Search the entries for the word "Состав" and pull out each line that has it.

============

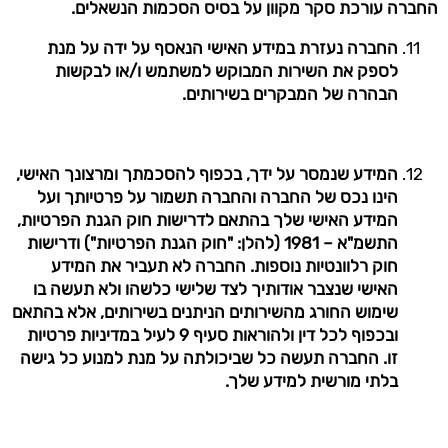
החברה עורכת סקר מקוון על בסיס הסכמות הנשאלים.
החברה נעזרת במידע האישי הנאסף על ידה על מנת
לספק את השירות המבוקש למשתמש ו/או לבקשות
הבהרה של המבקרים בשירותים.
המידע שנמסר על ידך, בכפוף להסכמתך ומרצונך האישי,
הינו נכס של החברה והחברה תשמור על פרטיותך ועל
המידע האישי שלך בהתאם לדרישות חוק הגנת הפרטיות,
התשמ"א – 1981 (להלן: "חוק הגנת הפרטיות") ודרישות
חוק רלוונטיות נוספות. החברה לא תעביר את המידע
האישי שנצבר אודותיך לצד שלישי כלשהו ולא תעשה בו
שימוש החורג מהשירותים הניתנים בשירותים, אלא בהתאם
ובכפוף לכל דין ולהוראות סעיף 9 לעיל במדיניות פרטיות
זו. החברה תעשה כל שביכולתה על מנת למנוע כל גישה
בלתי מורשית למידע שלך.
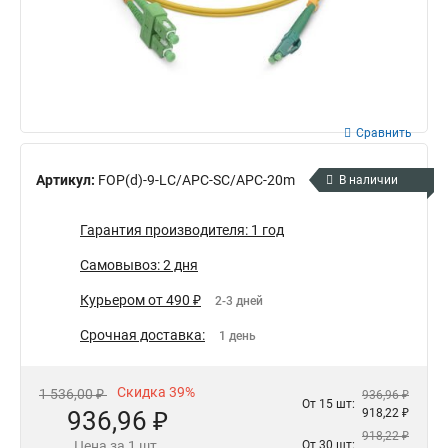
Сравнить
Артикул:
FOP(d)-9-LC/APC-SC/APC-20m
В наличии
Гарантия производителя: 1 год
Самовывоз: 2 дня
Курьером от 490 ₽
2-3 дней
Срочная доставка:
1 день
Скидка 39%
1 536,00 ₽
936,96 ₽
От 15 шт:
936,96 ₽
918,22 ₽
918,22 ₽
Цена за 1 шт.
От 30 шт:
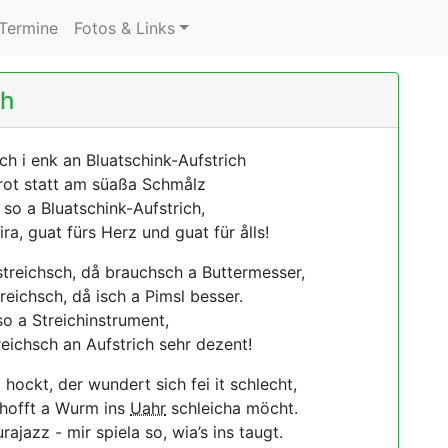
urrent)
Termine
Fotos & Links
ch
ch i enk an Bluatschink-Aufstrich
rot statt am süaßa Schmålz
 so a Bluatschink-Aufstrich,
ira, guat fürs Herz und guat für ålls!
treichsch, då brauchsch a Buttermesser,
eichsch, då isch a Pimsl besser.
so a Streichinstrument,
eichsch an Aufstrich sehr dezent!
hockt, der wundert sich fei it schlecht,
rhofft a Wurm ins
Uahr
schleicha möcht.
ajazz - mir spiela so, wia’s ins taugt.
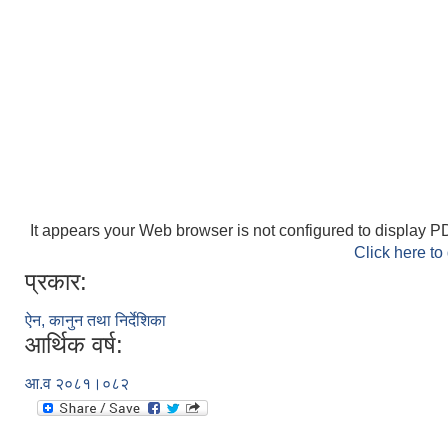
It appears your Web browser is not configured to display PD
Click here to
प्रकार:
ऐन, कानुन तथा निर्देशिका
आर्थिक वर्ष:
आ.व २०८१।०८२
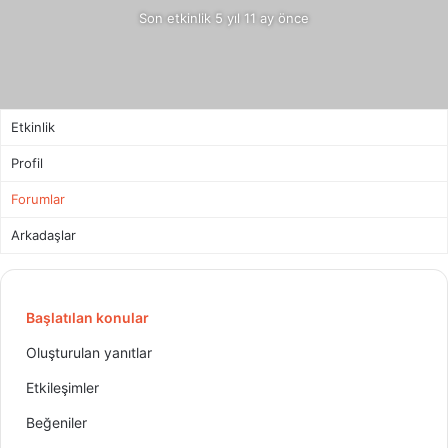
Son etkinlik 5 yıl 11 ay önce
Etkinlik
Profil
Forumlar
Arkadaşlar
Başlatılan konular
Oluşturulan yanıtlar
Etkileşimler
Beğeniler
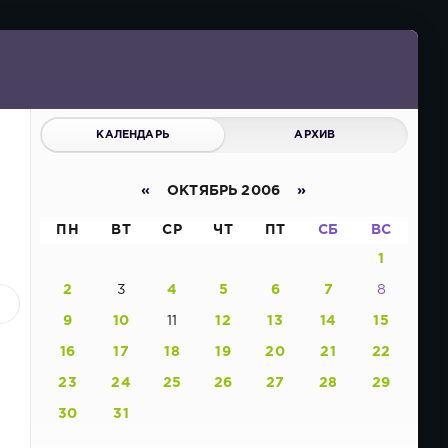
КАЛЕНДАРЬ
АРХИВ
«
ОКТЯБРЬ 2006
»
ПН
ВТ
СР
ЧТ
ПТ
СБ
ВС
1
2
3
4
5
6
7
8
1
9
10
11
12
13
14
15
16
17
18
19
20
21
22
23
24
25
26
27
28
29
30
31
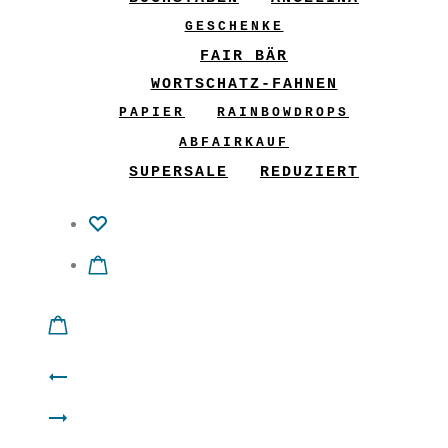
GESCHENKE
FAIR BÄR
WORTSCHATZ-FAHNEN
PAPIER
RAINBOWDROPS
ABFAIRKAUF
SUPERSALE
REDUZIERT
Product
Reise-
navigation
Jäckchen
Täschchen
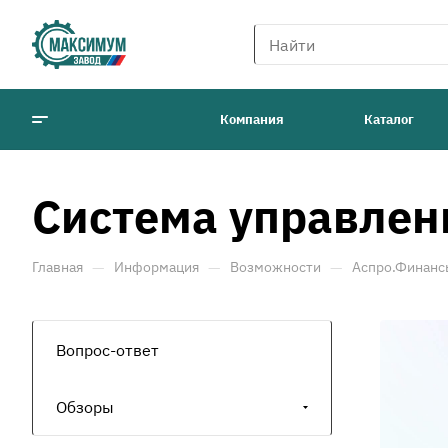
Компания
Каталог
Система управле
—
—
—
Главная
Информация
Возможности
Аспро.Финанс
Вопрос-ответ
Обзоры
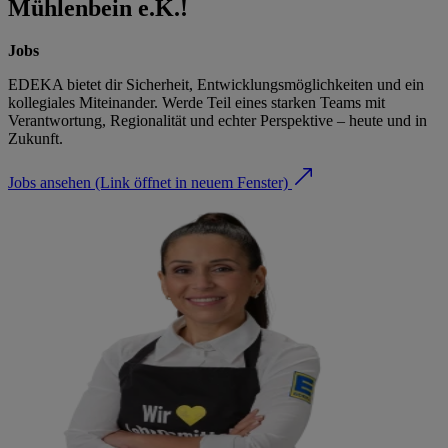
Mühlenbein e.K.!
Jobs
EDEKA bietet dir Sicherheit, Entwicklungsmöglichkeiten und ein
kollegiales Miteinander. Werde Teil eines starken Teams mit
Verantwortung, Regionalität und echter Perspektive – heute und in
Zukunft.
Jobs ansehen
(Link öffnet in neuem Fenster)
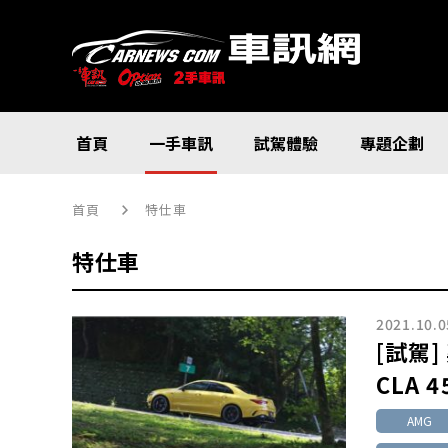
首頁
一手車訊
試駕體驗
專題企劃
首頁
特仕車
特仕車
2021.10.0
[試駕]
CLA 4
AMG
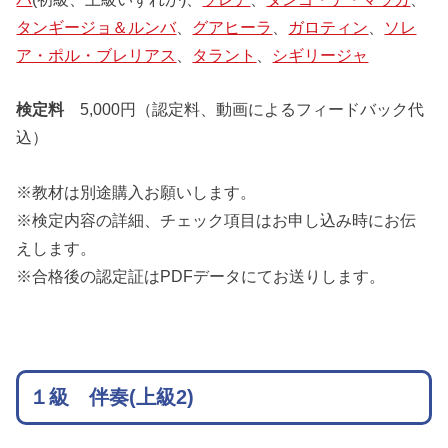
タンギージョ＆ルンバ
、
グアヒーラ
、
ガロティン
、
ソレ
ア・ポル・ブレリアス
、
タラント
、
シギリージャ
検定料
5,000円（認定料、動画によるフィードバック代
込）
※教材は別途購入お願いします。
※検定内容の詳細、チェック項目はお申し込み時にお伝
えします。
※合格後の認定証はPDFデータにてお送りします。
１級 伴奏(上級2)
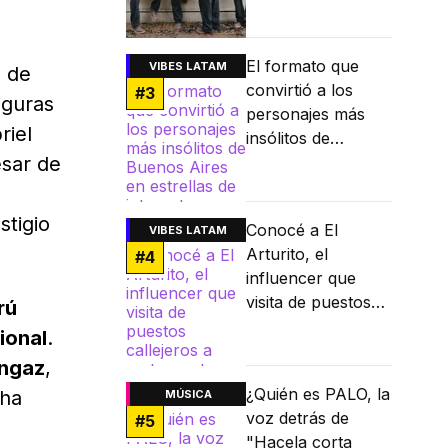
El formato que
VIBES LATAM
s de
convirtió a los
#
3
iguras
personajes más
riel
insólitos de
esar de
Buenos Aires en
estrellas de
internet
stigio
Conocé a El
VIBES LATAM
Arturito, el
#
4
influencer que
visita de puestos
rú
callejeros a
ional
.
restaurantes
ngaz
,
Michelin
¿Quién es PALO, la
cha
MÚSICA
voz detrás de
#
5
"Hacela corta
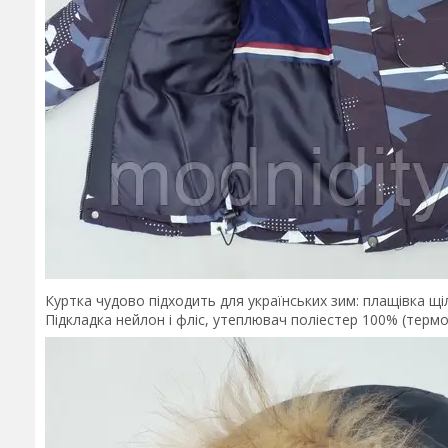
Куртка чудово підходить для українських зим: плащівка щі
Підкладка нейлон і фліс, утеплювач поліестер 100% (терм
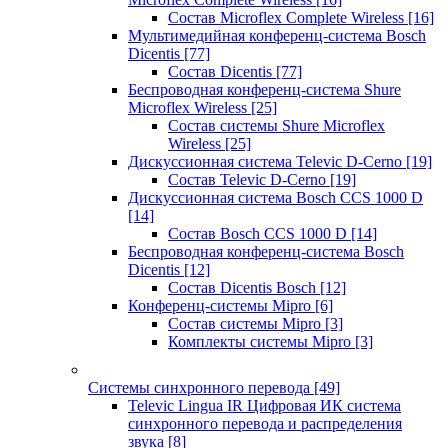
Состав Microflex Complete Wireless
[16]
Мультимедийная конференц-система Bosch
Dicentis
[77]
Состав Dicentis
[77]
Беспроводная конференц-система Shure
Microflex Wireless
[25]
Состав системы Shure Microflex
Wireless
[25]
Дискуссионная система Televic D-Cerno
[19]
Состав Televic D-Cerno
[19]
Дискуссионная система Bosch CCS 1000 D
[14]
Состав Bosch CCS 1000 D
[14]
Беспроводная конференц-система Bosch
Dicentis
[12]
Состав Dicentis Bosch
[12]
Конференц-системы Mipro
[6]
Состав системы Mipro
[3]
Комплекты системы Mipro
[3]
Системы синхронного перевода
[49]
Televic Lingua IR Цифровая ИК система
синхронного перевода и распределения
звука
[8]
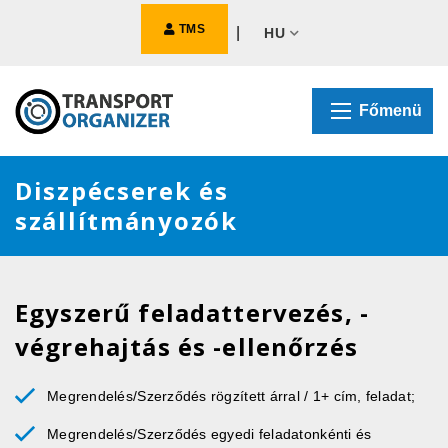
TMS
|
HU
Főmenü
Diszpécserek és
szállítmányozók
Egyszerű feladattervezés, -
végrehajtás és -ellenőrzés
Megrendelés/Szerződés rögzített árral / 1+ cím, feladat;
Megrendelés/Szerződés egyedi feladatonkénti és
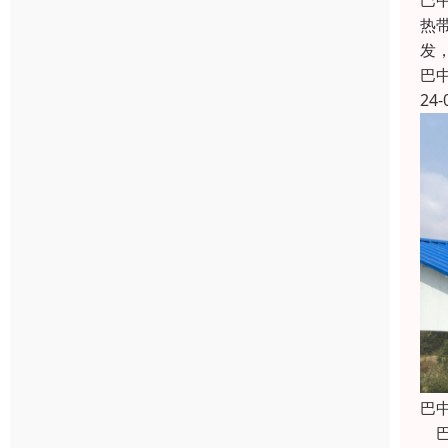
巴
热带
发
巴
24-
巴
巴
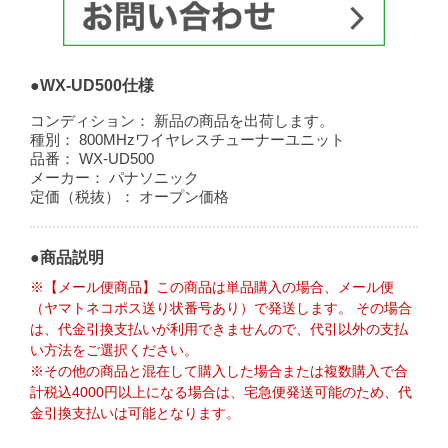
●WX-UD500仕様
コンディション：
新品の商品を出荷します。
種別：
800MHzワイヤレスチューナーユニット
品番：
WX-UD500
メーカー：
パナソニック
定価（税抜）：
オープン価格
●商品説明
※【メール便商品】この商品は単品購入の場合、メール便
（ヤマトネコポス送り状番号あり）で発送します。 その場合
は、代金引換支払いが利用できませんので、代引以外の支払
い方法をご選択ください。
※その他の商品と混在して購入した場合または複数購入で合
計税込4000円以上になる場合は、宅急便発送可能のため、代
金引換支払いは可能となります。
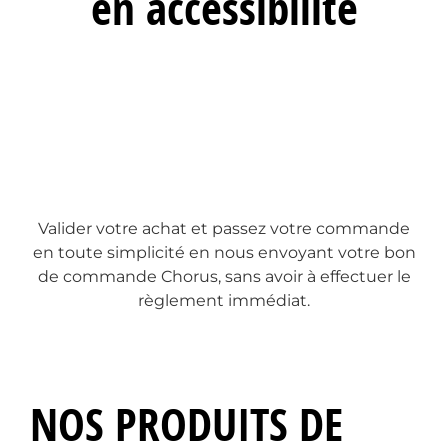
en accessibilité
Valider votre achat et passez votre commande
en toute simplicité en nous envoyant votre bon
de commande Chorus, sans avoir à effectuer le
règlement immédiat.
NOS PRODUITS DE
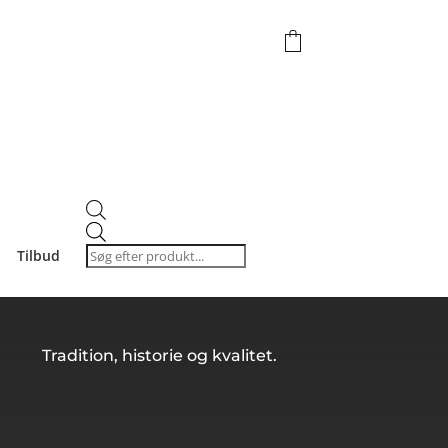
Products
search
Tilbud
Tradition, historie og kvalitet.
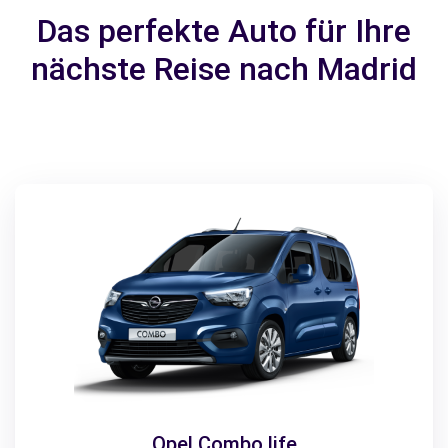
Das perfekte Auto für Ihre
nächste Reise nach Madrid
Opel Combo life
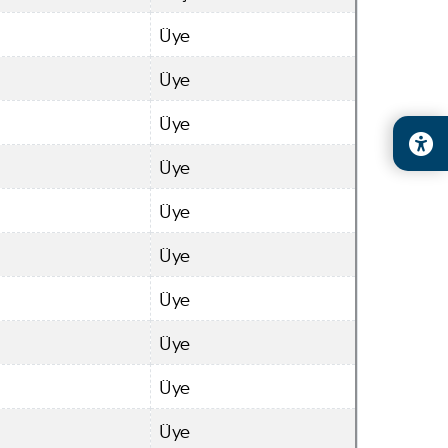
Üye
Üye
Üye
Üye
Üye
Üye
Üye
Üye
Üye
Üye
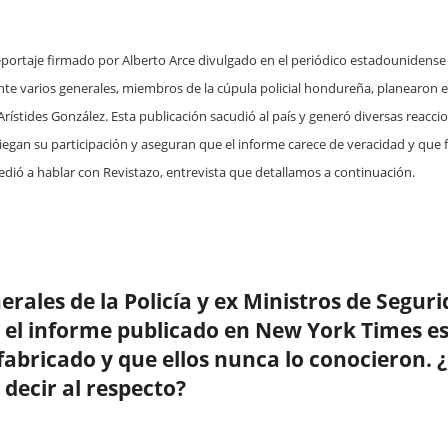
reportaje firmado por Alberto Arce divulgado en el periódico estadounidense
 varios generales, miembros de la cúpula policial hondureña, planearon el
 Arístides González. Esta publicación sacudió al país y generó diversas reaccio
iegan su participación y aseguran que el informe carece de veracidad y que f
cedió a hablar con Revistazo, entrevista que detallamos a continuación.
erales de la Policía y ex Ministros de Segu
 el informe publicado en New York Times es 
fabricado y que ellos nunca lo conocieron. 
 decir al respecto?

============

## The completed task
Состав Microflex Complete Wireless
Состав Dicentis
Состав системы Shure Microflex
Состав Televic D-Cerno
Состав Bosch CCS 1000 D
Состав Dicentis Bosch
Состав системы Mipro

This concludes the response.